Erdoğan'ın uzun yıllar şoförlüğünü yaptıktan sonra AKP'den 2015'te İstanbul milletvekili seçilen Ahmet Hamdi Çamlı'nın Cumhuriyeti "kanlı darbe" ve "Çamuristan” olarak ifade etmesi sadece akıl tutulması değil, aynı zamanda bu ülkenin temel değerlerine apaçık bir saldırıdır.
Uğruna nice bedeller ödenmiş, nice devrimlerle halkın iradesi esas alınmış bir rejimi, “kanlı darbe” olarak tanımlamak; cehalet değilse kasttır. Yetmiyor, ardından “Çamuristan” diyerek milletin ortak aidiyetine hakaret ediyor.
Bu ifadeler, ne düşünce özgürlüğüyle ne de siyasi bir eleştiri olarak açıklanabilir.

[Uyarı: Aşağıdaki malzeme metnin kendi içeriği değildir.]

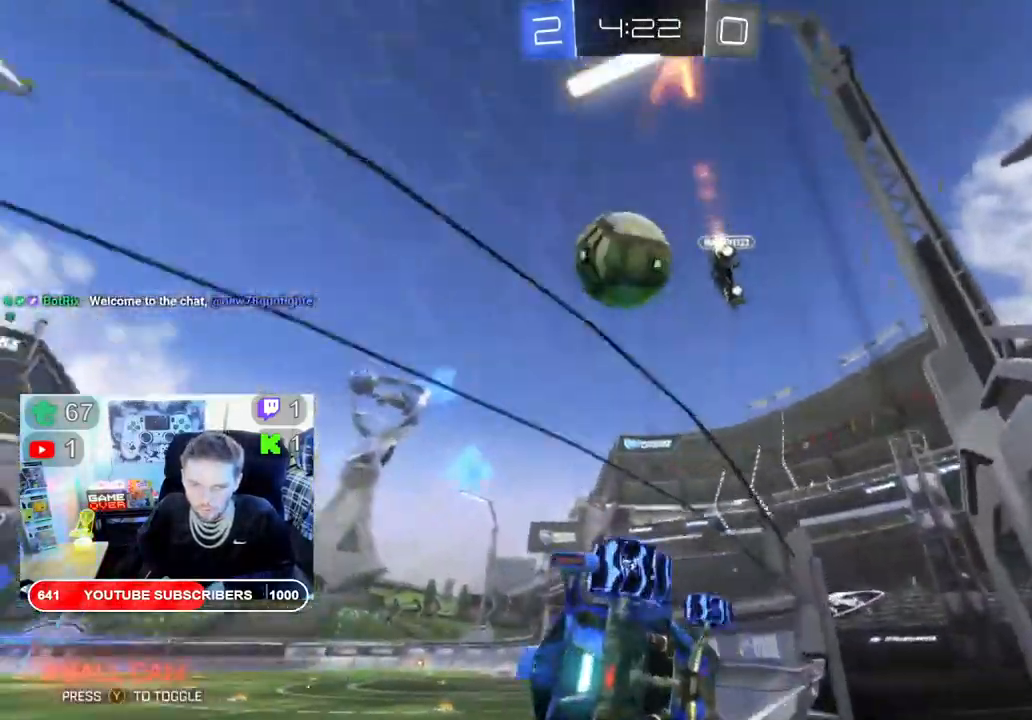
{"buttons": ["R2"], "left_stick": "down-left", "right_stick": "center", "events": [[150, "left_stick", "down-left"], [233, "R2", "up"], [383, "R2", "down"]]}
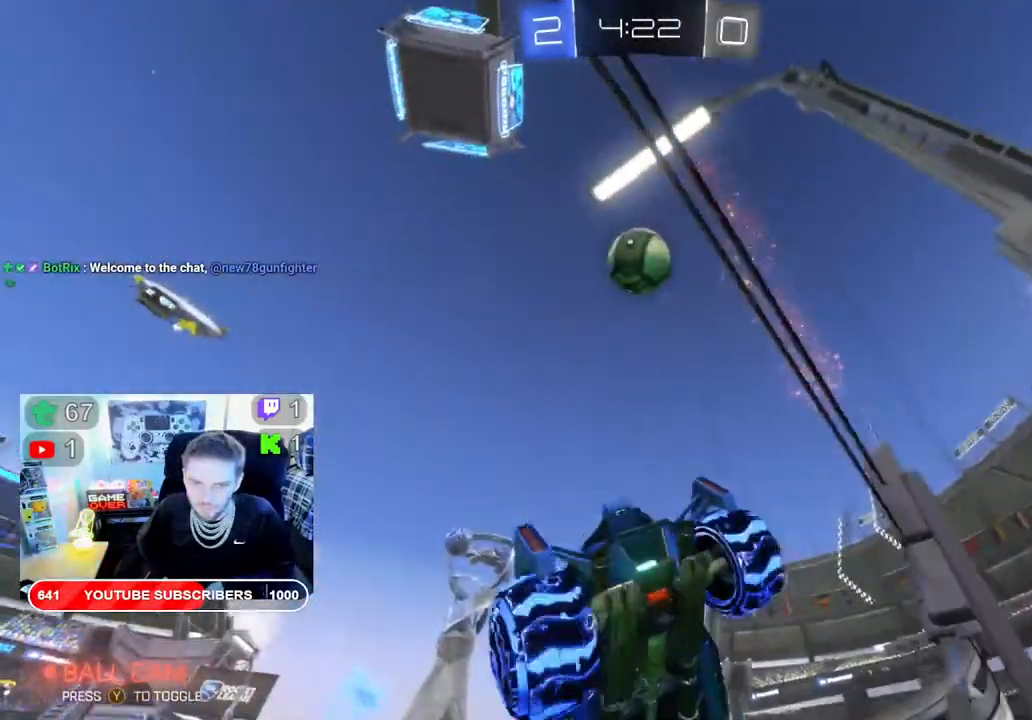
{"buttons": ["R2"], "left_stick": "down-left", "right_stick": "center", "events": []}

Bu, doğrudan milli değerlere hakarettir.
1923’te kurulan Cumhuriyet’e dil uzatanlar yargılanmazken; üniversite diplomasını yırtan gençler gözaltına alınıyorsa, biz hâlâ “hukuk devleti” olduğumuzu nasıl savunacağız?
Şimdi soruyoruz: Bu sözlerden dolayı soruşturma açılacak mı?
Daha açık soralım: Kamuoyunda “AKP’li Yeliz” olarak tanınan eski AKP İstanbul Milletvekili Ahmet Hamdi Çamlı, sosyal medya paylaşımlarıyla Cumhuriyet’i ve onun kurucusu Mustafa Kemal Atatürk’ü açıkça hedef allmıştır.
Cumhuriyet’in ilanını “kanlı 1923 darbesi” olarak nitelendiren Çamlı, gelen yoğun tepkilerin ardından bu kez Türkiye Cumhuriyeti’ni “Çamuristan” olarak tanımlamış olup, Cumhuriyete çamur diyen Atatürk'e darbe imasında bulunan bu zat-ı muhtereme sessiz mi kalınacak.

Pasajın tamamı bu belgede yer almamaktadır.